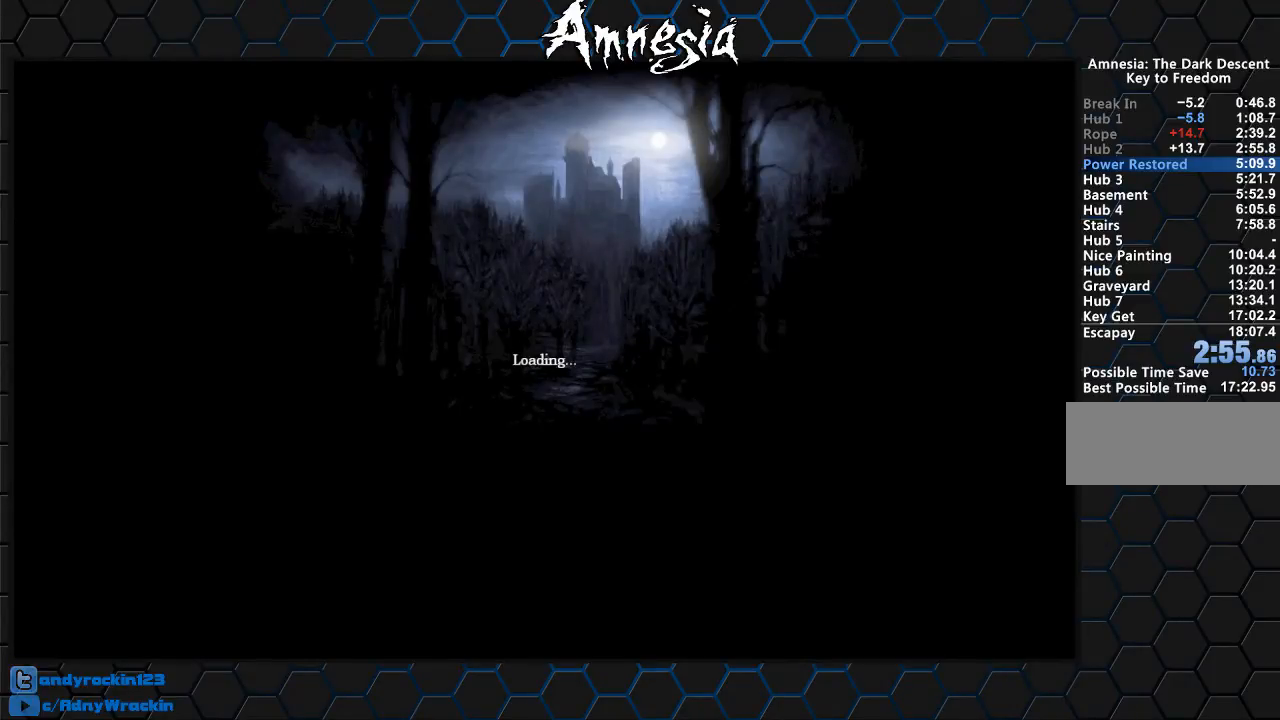
{"keys": ["a", "w"], "mouse": ["right"], "events": [[251, "mouse_right", "up"], [267, "a", "up"], [301, "w", "up"], [434, "a", "down"], [434, "mouse_right", "down"], [484, "w", "down"]]}
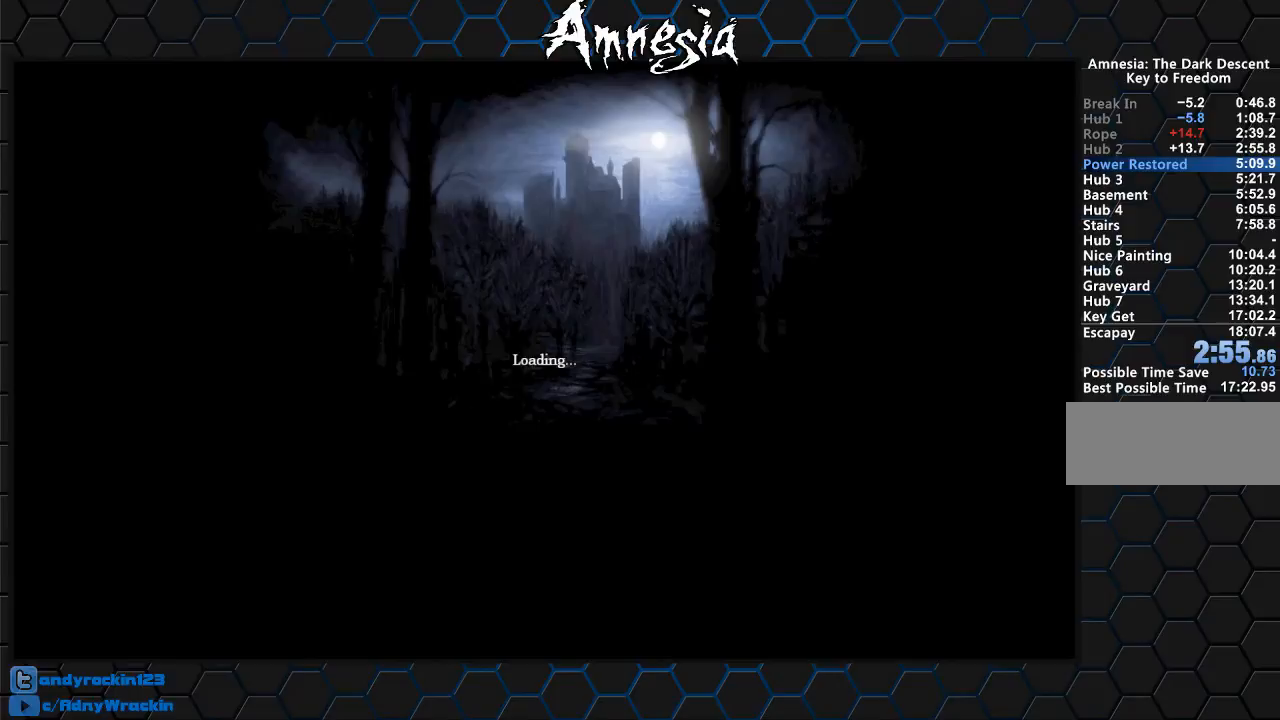
{"keys": ["a", "w"], "mouse": [], "events": [[33, "mouse_right", "up"], [83, "mouse_right", "down"], [100, "a", "up"], [133, "w", "up"], [167, "a", "down"], [167, "mouse_right", "up"], [267, "mouse_right", "down"], [267, "w", "down"], [317, "mouse_right", "up"], [333, "a", "up"], [367, "w", "up"], [417, "a", "down"], [417, "mouse_right", "down"], [450, "w", "down"], [500, "mouse_right", "up"]]}
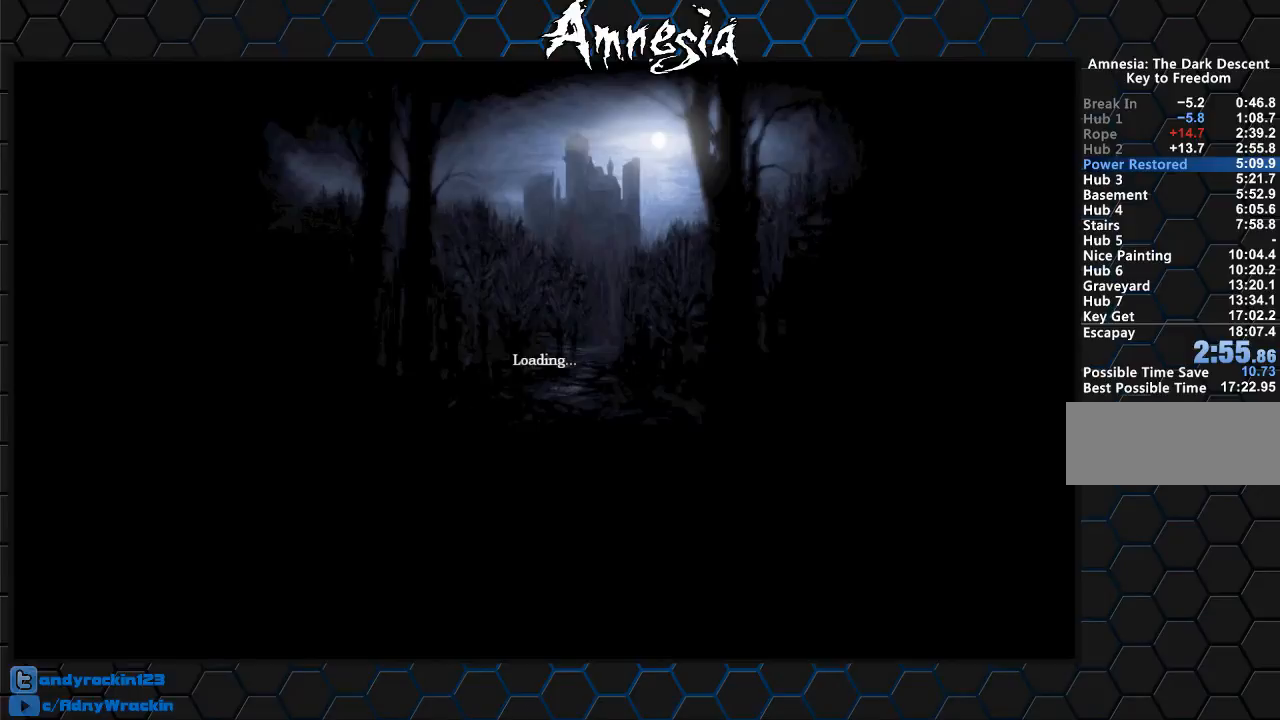
{"keys": [], "mouse": [], "events": [[17, "a", "up"], [50, "mouse_right", "down"], [50, "w", "up"], [100, "a", "down"], [150, "mouse_right", "up"], [150, "w", "down"], [234, "mouse_right", "down"], [234, "w", "up"], [251, "a", "up"], [334, "a", "down"], [334, "mouse_right", "up"], [384, "mouse_right", "down"], [384, "w", "down"], [434, "a", "up"], [467, "mouse_right", "up"], [467, "w", "up"]]}
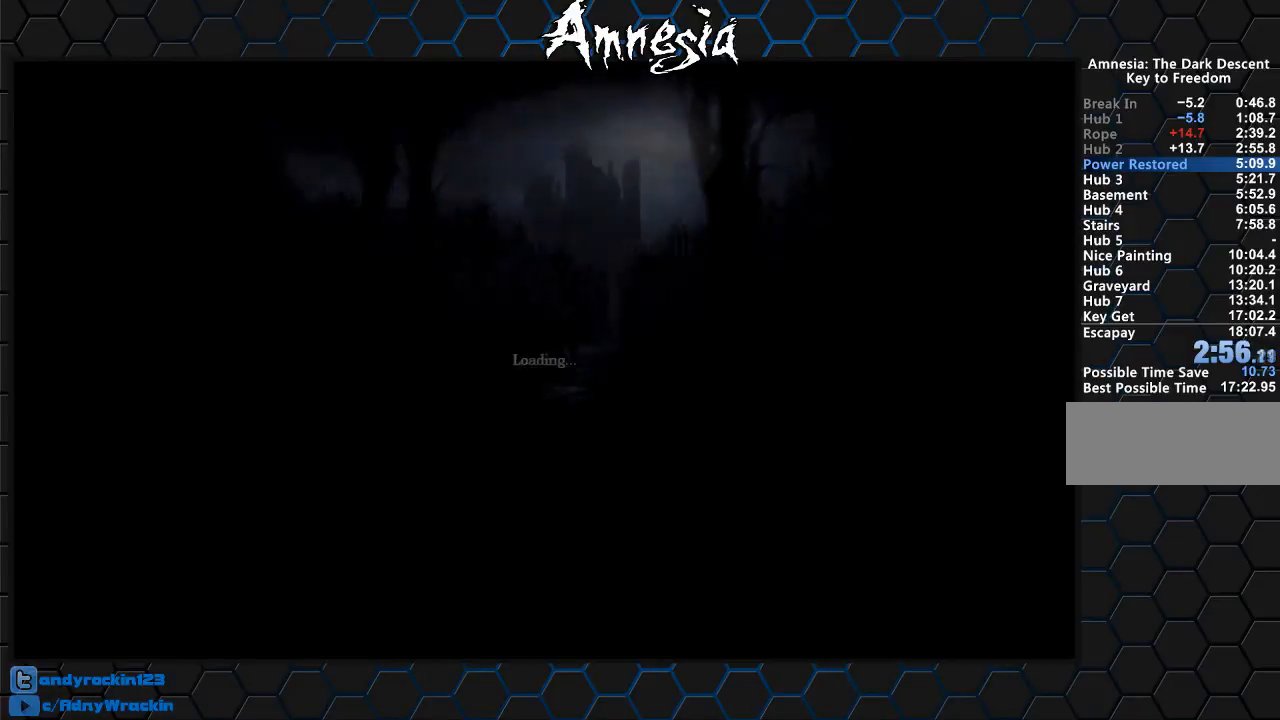
{"keys": ["a", "w"], "mouse": ["right"], "events": [[16, "a", "down"], [67, "mouse_right", "down"], [67, "w", "down"], [150, "mouse_right", "up"], [167, "a", "up"], [200, "w", "up"], [250, "a", "down"], [250, "mouse_right", "down"], [250, "w", "down"]]}
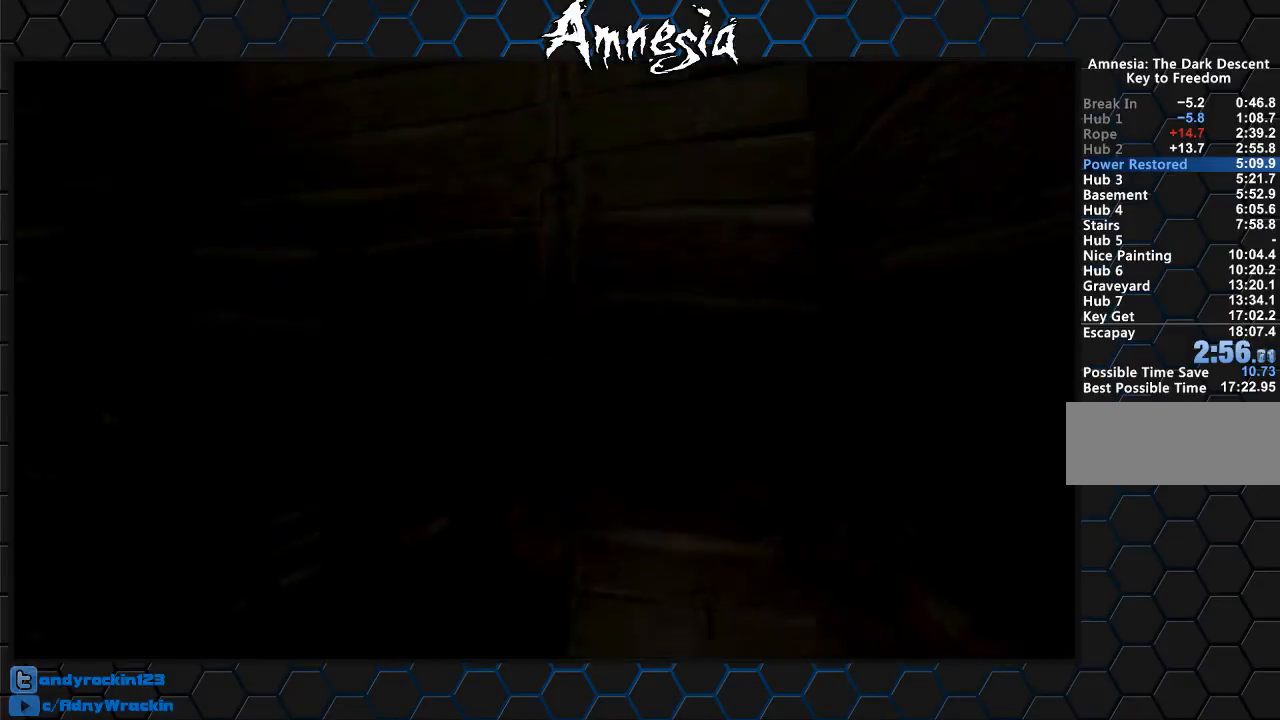
{"keys": ["shift", "w"], "mouse": [], "events": [[167, "a", "up"], [217, "shift", "down"], [317, "mouse_right", "up"]]}
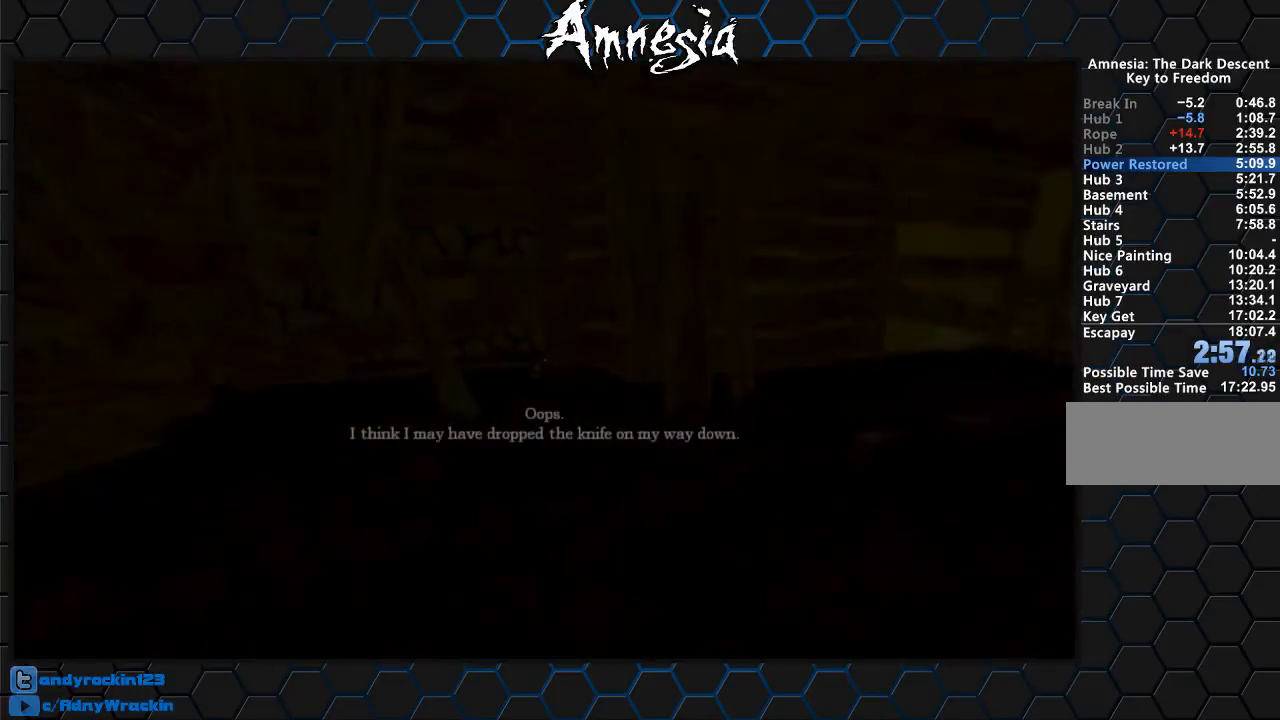
{"keys": ["shift", "w"], "mouse": [], "events": []}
************
What to do:
Looking at the records above, which lines contain "shift"? Copy those lines.

Output of the exercise:
{"keys": ["shift", "w"], "mouse": [], "events": [[167, "a", "up"], [217, "shift", "down"], [317, "mouse_right", "up"]]}
{"keys": ["shift", "w"], "mouse": [], "events": []}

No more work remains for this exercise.